Refactor data model

iscc · Aug 13, 2024 · 8d33ec4 · 8d33ec4
1 parent bc13e76
commit 8d33ec4
Show file tree

Hide file tree

Showing 8 changed files with 221 additions and 159 deletions.
diff --git a/README.md b/README.md
@@ -75,10 +75,21 @@ poet For granular (per chunk) feature outputs:
   "characters": 77,
   "features": [
     {
-      "feature": "XZjeSfdyVi0",
-      "offset": 0,
-      "size": 77,
-      "text": "This is some sample text. It can be a longer document or even an entire book."
+      "maintype": "semantic",
+      "subtype": "text",
+      "version": 0,
+      "simprints": [
+        "XZjeSfdyVi0"
+      ],
+      "offsets": [
+        0
+      ],
+      "sizes": [
+        77
+      ],
+      "contents": [
+        "This is some sample text. It can be a longer document or even an entire book."
+      ]
     }
   ]
 }

diff --git a/iscc_sct/code_semantic_text.py b/iscc_sct/code_semantic_text.py
@@ -104,40 +104,48 @@ def gen_text_code_semantic(text, **options):
     :key max_tokens (int): Max tokens per chunk (default 127).
     :key overlap (int): Max tokens allowed to overlap between chunks (default 48).
     :key trim (int): Trim whitespace from chunks (default False).
-    :return: Dict with ISCC processing results
+    :return: Dict with ISCC processing results (using Index-Format for granular features)
     """
 
     if not text:
         raise ValueError("Input text cannot be empty.")
 
     opts = sct.sct_opts.override(options)
 
-    result = {"iscc": None}  # Initialize first so `iscc` key is first in dict
+    result = {"iscc": None}  # Initialize first so `iscc` key is "first" in dict
 
     if opts.characters:
         result["characters"] = len(text)
 
     # Text splitting
     splits = split_text(text, **opts.model_dump())
     offsets, chunks = [list(item) for item in zip(*splits)]
-    if opts.chunks:
-        result["chunks"] = chunks
-    if opts.offsets:
-        result["offsets"] = offsets
-    if opts.sizes:
-        result["sizes"] = [len(chunk) for chunk in chunks]
 
     # Chunk embedding
     with sct.timer("EMBEDDING time"):
         embeddings = embed_chunks(chunks)

Supplied material ->

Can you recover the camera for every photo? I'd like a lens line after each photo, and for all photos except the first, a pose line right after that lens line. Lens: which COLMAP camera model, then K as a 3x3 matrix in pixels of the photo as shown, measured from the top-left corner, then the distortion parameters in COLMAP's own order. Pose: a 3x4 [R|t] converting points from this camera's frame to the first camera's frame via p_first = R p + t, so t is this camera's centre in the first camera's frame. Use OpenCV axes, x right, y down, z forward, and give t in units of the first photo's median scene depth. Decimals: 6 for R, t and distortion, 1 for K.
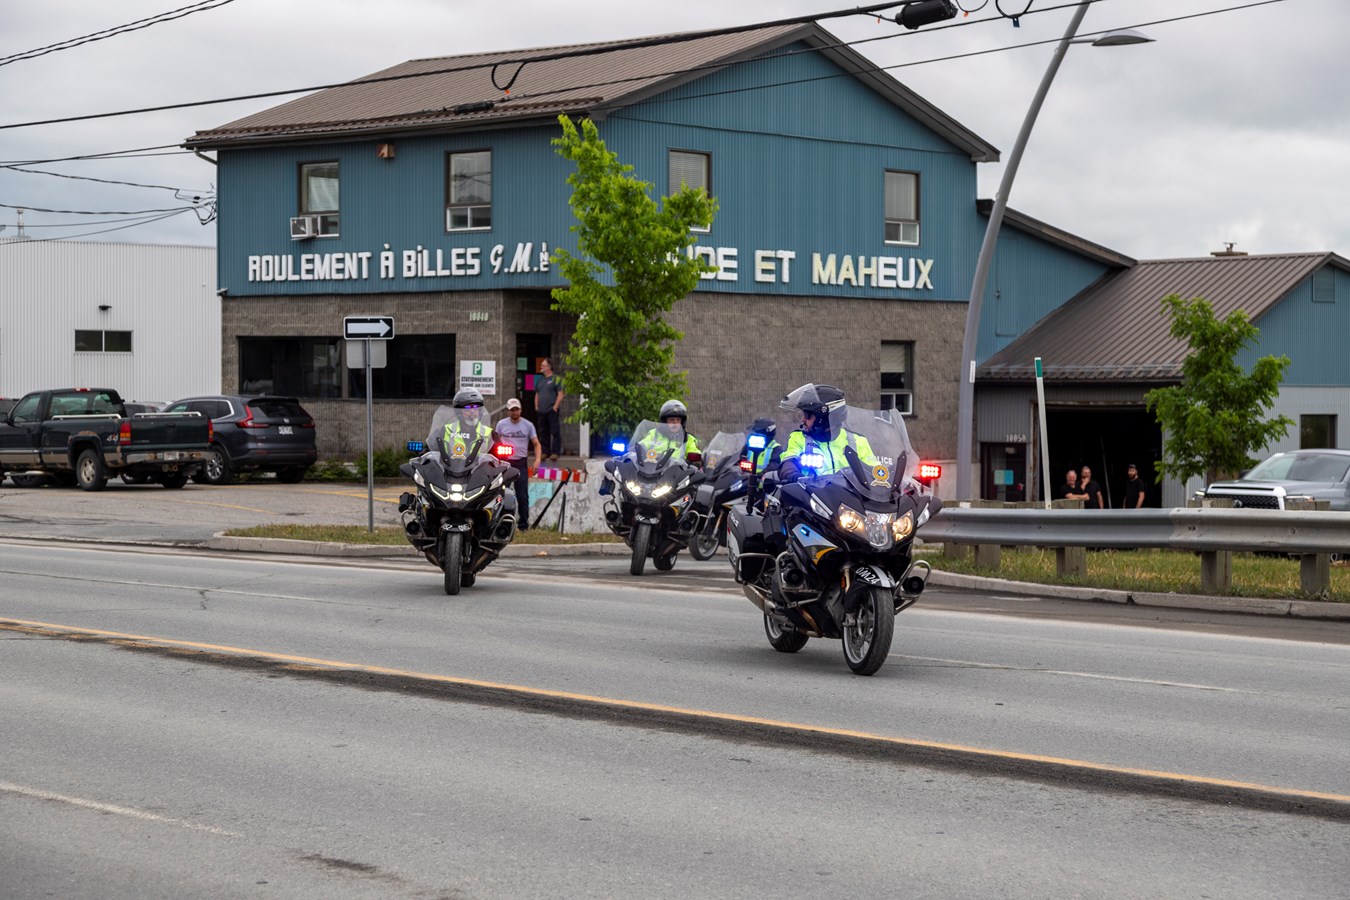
lens RADIAL K [[3008.4, 0, 674.5], [0, 3008.4, 449.3], [0, 0, 1]] dist [0.053165, 0.000000]
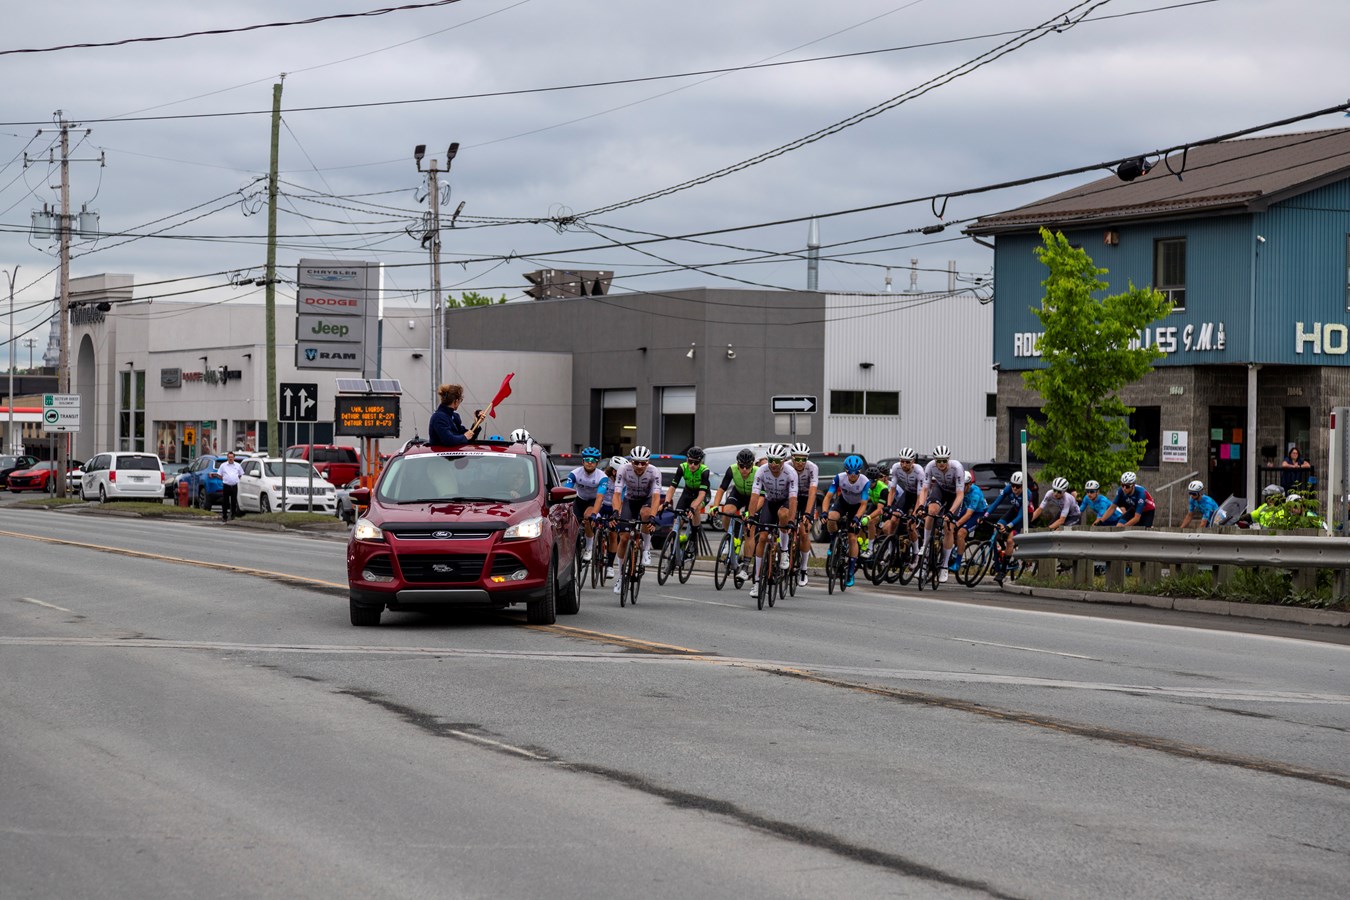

Your goal -> Write out the stretch of the commit page from "Refactor data model" through "and 159 deletions.", swapping "changed files" for "modified files". The data above is separate material with no tie to the commit page.

Answer space ->
Refactor data model

iscc · Aug 13, 2024 · 8d33ec4 · 8d33ec4
1 parent bc13e76
commit 8d33ec4
Show file tree

Hide file tree

Showing 8 modified files with 221 additions and 159 deletions.